## Prompt
Resume the forum discussion on guessing a poster's sex from writing style, picking up immediately after its last sentence.

======== Text segment ========

Didn't you say that "the Western emancipation" was to blame?  

Now seriously, it's interesting that handwriting style has been mentioned here and there, throughout this thread...  Have any of you heard of gender guessing through _graphology_?  I know that's not quite what we're discussing in here, but the Anima vs. Animus individual conceptions that graphology uses, are not linked only to handwriting, but also to writing styles...

Sorry I don't run an on-line search before throwing this into the melting pot (some links could come in handy), but I don't have unlimited on-line access from this PC.  Can somebody give a hand on that?


----------



## Crescent

What an interesting thread, I must admit! 

Although I have to say, I was slightly confused when reading some of the posts, as to why they were talking about handwriting - we can't really see it here on the forums, online, anyway..

But from my point of view, I think it is usually (and I'd say it works for about 85% of the time) very possible to distinguish the sex of a forero according to their writing style on the forums. And I think I've not made many mistakes in my guessings of a forero's sex - not to say that I am good at it, it's just that I believe that there are general characteristics which classify the catergories of ''feminism'' and ''masculinity'' in style of writing.

For example: it seems to me (and please oh please, do forgive me for generalisations! I realise that what I am saying is not always 100% the case, but these are just some of my observations  ) that females usually have a less ''formal'' style of writing. It's more relaxed, and sounds more like the way they talk in real life to the friends and family.
Once again, females, it seems to me, also tend to quite like to lean away from the original topic of the thread (most certainly including myself!! ) and make general (nicea and intersting) comments either about the subject, or about the other forerosparticipating in the thread (usually complimenting or thanking the other members of th community). 
I have to say that some males have a tendency to do that too - like some very nice people would often post trivial comments such as: _There is absolutely no need to apologise_. or _Everyone makes mistakes, don't worry about it! _in an answer to a comment usually made by the starter of the thread, such as: _Oh, dear! I really must practise my X(insert language) more often! *blushes*._ Or something along those lines.

======== Given entries ========

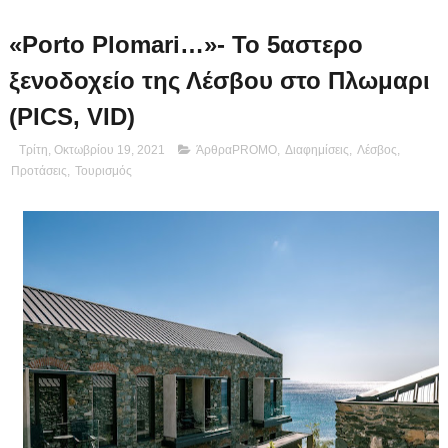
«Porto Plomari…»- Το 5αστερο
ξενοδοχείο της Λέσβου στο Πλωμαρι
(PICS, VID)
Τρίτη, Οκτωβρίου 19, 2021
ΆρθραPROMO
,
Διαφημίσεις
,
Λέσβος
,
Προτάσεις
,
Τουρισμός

========
======== Given entries ========

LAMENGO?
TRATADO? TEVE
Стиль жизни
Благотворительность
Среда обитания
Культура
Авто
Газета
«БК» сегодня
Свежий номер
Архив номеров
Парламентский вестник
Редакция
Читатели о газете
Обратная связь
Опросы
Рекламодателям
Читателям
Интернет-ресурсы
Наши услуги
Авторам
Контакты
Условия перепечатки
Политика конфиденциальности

========

## Reply
Then, again, nicknames and online names play a very important part in this! I have to say, that once (only once! ) I was confused for a male Crescent.(even though I'm very much a female one, and I always thought that the feminine side of my nature provided sufficient proof for that! *sniffles* ) But I think the majority of you could never really confuse me with a male... (at least I think so)!

And the last thing, which I believe really stands out - is the amount of smilies that our foreros use! Again, a generalisation, but I've noticed that in general women use a lot more than males! And whilst the girlie ones tend to be *smiles* and *blushes*, the males often feel the need to wink and grin at everyone!  
I have to say, that I myself very often use up all of my ''8 smilies limit'' in one post! Like, now, for example...I have no more smilies to use. *sad face*.. *giggles*..!


----------



## Kajjo

Venezuelan_sweetie said:


> Have any of you heard of gender guessing through _graphology_?


I recognise female and male handwriting of adult students with a reasonable, satisfying rate. However, I do not believe in deducing all kinds of personality traits by graphology, because I suppose that very many environmental and educational effects take place that have very significant influence on hand-writing without altering the fundamental personality.  Actually, there are personality factors that influence the hand-writing, but how consistently they do so? For example, meticulousness, insecurity or strong self-confidence, sometimes also arrogance and flippancy can be quite clearly seen in hand-writing.

Here is a link that claims that "even non-experts are able to correctly     identify the gender of a writer about 70% of the time [by looking at the hand-writing]".

Kajjo


----------



## Kajjo

Crescent said:


> It seems to me that females usually have a less ''formal'' style of writing. It's more relaxed, and sounds more like the way they talk in real life to the friends and family.


I agree, this is true for many women foreros here.



> Once again, females, it seems to me, also tend to quite like to lean away from the original topic of the thread (most certainly including myself!!)


I disagree. Many male foreros deviate quite a lot, too.



> and make general (nice and interesting) comments either about the subject, or about the other foreros participating in the thread


I agree. This is much more commonly done by women than men in this forum.



> I've noticed that in general women use a lot more [smilies] than males!


Again, I agree. This is obviously the case.

Kajjo


----------



## Venezuelan_sweetie

Kajjo said:


> However, I do not believe in deducing all kinds of personality traits by graphology, because I suppose that very many environmental and educational effects take place that have very significant influence on hand-writing without altering the fundamental personality.


Seems like we've hit in a potentially interesting (yet off-topic) discussion.  I'd love to keep on with it, but if we did, we would perhaps be endangering this thread's further existance.  (As I always say, new threads and PMs would be -enthusiastically- appreciated!  )

My question was rather about a possible connection between pshychological gender (sex?) and writing style.  I remember very little from graphology, but some of the outlines regarding masculine women and feminine men could perhaps also be linked to writing style, and not just to handwriting.

Any ideas, links, studies, anything at all?


----------



## Fernando

Wow, what an interesting conversation! 

Well, I don't know, who could say which difference are between boys and girls when writing? 

I think no general ideas can be said about this kind of things, can't they, Sweetie, dear?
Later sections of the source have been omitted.